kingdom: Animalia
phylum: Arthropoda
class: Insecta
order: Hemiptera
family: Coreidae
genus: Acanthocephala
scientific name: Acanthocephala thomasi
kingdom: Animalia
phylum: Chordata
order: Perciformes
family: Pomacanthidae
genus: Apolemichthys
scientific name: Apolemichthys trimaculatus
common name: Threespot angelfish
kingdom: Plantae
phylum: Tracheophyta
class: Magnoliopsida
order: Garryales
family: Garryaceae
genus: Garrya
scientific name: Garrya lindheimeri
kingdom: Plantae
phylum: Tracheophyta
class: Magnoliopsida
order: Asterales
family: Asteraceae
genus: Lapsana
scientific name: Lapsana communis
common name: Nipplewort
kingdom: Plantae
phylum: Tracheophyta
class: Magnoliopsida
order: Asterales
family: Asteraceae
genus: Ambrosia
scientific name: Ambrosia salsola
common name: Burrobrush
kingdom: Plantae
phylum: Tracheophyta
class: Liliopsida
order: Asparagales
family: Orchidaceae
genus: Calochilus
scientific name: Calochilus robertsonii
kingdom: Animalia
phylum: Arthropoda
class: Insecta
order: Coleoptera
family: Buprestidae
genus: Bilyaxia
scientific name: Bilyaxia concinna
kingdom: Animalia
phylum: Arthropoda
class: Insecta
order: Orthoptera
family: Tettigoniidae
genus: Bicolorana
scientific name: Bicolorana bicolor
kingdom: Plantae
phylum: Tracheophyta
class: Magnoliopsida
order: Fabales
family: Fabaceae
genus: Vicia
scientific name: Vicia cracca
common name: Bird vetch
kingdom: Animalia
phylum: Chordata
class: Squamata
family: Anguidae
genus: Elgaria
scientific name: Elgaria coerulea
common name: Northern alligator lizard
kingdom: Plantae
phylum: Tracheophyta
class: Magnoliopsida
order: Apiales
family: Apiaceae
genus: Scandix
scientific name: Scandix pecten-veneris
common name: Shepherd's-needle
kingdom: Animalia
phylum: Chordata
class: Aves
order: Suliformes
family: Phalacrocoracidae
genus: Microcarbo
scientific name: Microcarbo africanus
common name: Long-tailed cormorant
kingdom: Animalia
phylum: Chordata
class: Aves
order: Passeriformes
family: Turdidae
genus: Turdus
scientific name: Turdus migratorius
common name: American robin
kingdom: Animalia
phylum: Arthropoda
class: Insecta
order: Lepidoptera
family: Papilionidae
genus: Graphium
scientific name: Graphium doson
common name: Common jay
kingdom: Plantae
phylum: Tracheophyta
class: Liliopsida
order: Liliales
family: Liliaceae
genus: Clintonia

++++++++++++++++++++

Written problem
Convert every line in the rows above into a Markdown table with two columns, Number and Text. Give each line its own sequential number and leave out any blank lines.

Task solution
| Number | Text |
|---|---|
| 1 | kingdom: Animalia |
| 2 | phylum: Arthropoda |
| 3 | class: Insecta |
| 4 | order: Hemiptera |
| 5 | family: Coreidae |
| 6 | genus: Acanthocephala |
| 7 | scientific name: Acanthocephala thomasi |
| 8 | kingdom: Animalia |
| 9 | phylum: Chordata |
| 10 | order: Perciformes |
| 11 | family: Pomacanthidae |
| 12 | genus: Apolemichthys |
| 13 | scientific name: Apolemichthys trimaculatus |
| 14 | common name: Threespot angelfish |
| 15 | kingdom: Plantae |
| 16 | phylum: Tracheophyta |
| 17 | class: Magnoliopsida |
| 18 | order: Garryales |
| 19 | family: Garryaceae |
| 20 | genus: Garrya |
| 21 | scientific name: Garrya lindheimeri |
| 22 | kingdom: Plantae |
| 23 | phylum: Tracheophyta |
| 24 | class: Magnoliopsida |
| 25 | order: Asterales |
| 26 | family: Asteraceae |
| 27 | genus: Lapsana |
| 28 | scientific name: Lapsana communis |
| 29 | common name: Nipplewort |
| 30 | kingdom: Plantae |
| 31 | phylum: Tracheophyta |
| 32 | class: Magnoliopsida |
| 33 | order: Asterales |
| 34 | family: Asteraceae |
| 35 | genus: Ambrosia |
| 36 | scientific name: Ambrosia salsola |
| 37 | common name: Burrobrush |
| 38 | kingdom: Plantae |
| 39 | phylum: Tracheophyta |
| 40 | class: Liliopsida |
| 41 | order: Asparagales |
| 42 | family: Orchidaceae |
| 43 | genus: Calochilus |
| 44 | scientific name: Calochilus robertsonii |
| 45 | kingdom: Animalia |
| 46 | phylum: Arthropoda |
| 47 | class: Insecta |
| 48 | order: Coleoptera |
| 49 | family: Buprestidae |
| 50 | genus: Bilyaxia |
| 51 | scientific name: Bilyaxia concinna |
| 52 | kingdom: Animalia |
| 53 | phylum: Arthropoda |
| 54 | class: Insecta |
| 55 | order: Orthoptera |
| 56 | family: Tettigoniidae |
| 57 | genus: Bicolorana |
| 58 | scientific name: Bicolorana bicolor |
| 59 | kingdom: Plantae |
| 60 | phylum: Tracheophyta |
| 61 | class: Magnoliopsida |
| 62 | order: Fabales |
| 63 | family: Fabaceae |
| 64 | genus: Vicia |
| 65 | scientific name: Vicia cracca |
| 66 | common name: Bird vetch |
| 67 | kingdom: Animalia |
| 68 | phylum: Chordata |
| 69 | class: Squamata |
| 70 | family: Anguidae |
| 71 | genus: Elgaria |
| 72 | scientific name: Elgaria coerulea |
| 73 | common name: Northern alligator lizard |
| 74 | kingdom: Plantae |
| 75 | phylum: Tracheophyta |
| 76 | class: Magnoliopsida |
| 77 | order: Apiales |
| 78 | family: Apiaceae |
| 79 | genus: Scandix |
| 80 | scientific name: Scandix pecten-veneris |
| 81 | common name: Shepherd's-needle |
| 82 | kingdom: Animalia |
| 83 | phylum: Chordata |
| 84 | class: Aves |
| 85 | order: Suliformes |
| 86 | family: Phalacrocoracidae |
| 87 | genus: Microcarbo |
| 88 | scientific name: Microcarbo africanus |
| 89 | common name: Long-tailed cormorant |
| 90 | kingdom: Animalia |
| 91 | phylum: Chordata |
| 92 | class: Aves |
| 93 | order: Passeriformes |
| 94 | family: Turdidae |
| 95 | genus: Turdus |
| 96 | scientific name: Turdus migratorius |
| 97 | common name: American robin |
| 98 | kingdom: Animalia |
| 99 | phylum: Arthropoda |
| 100 | class: Insecta |
| 101 | order: Lepidoptera |
| 102 | family: Papilionidae |
| 103 | genus: Graphium |
| 104 | scientific name: Graphium doson |
| 105 | common name: Common jay |
| 106 | kingdom: Plantae |
| 107 | phylum: Tracheophyta |
| 108 | class: Liliopsida |
| 109 | order: Liliales |
| 110 | family: Liliaceae |
| 111 | genus: Clintonia |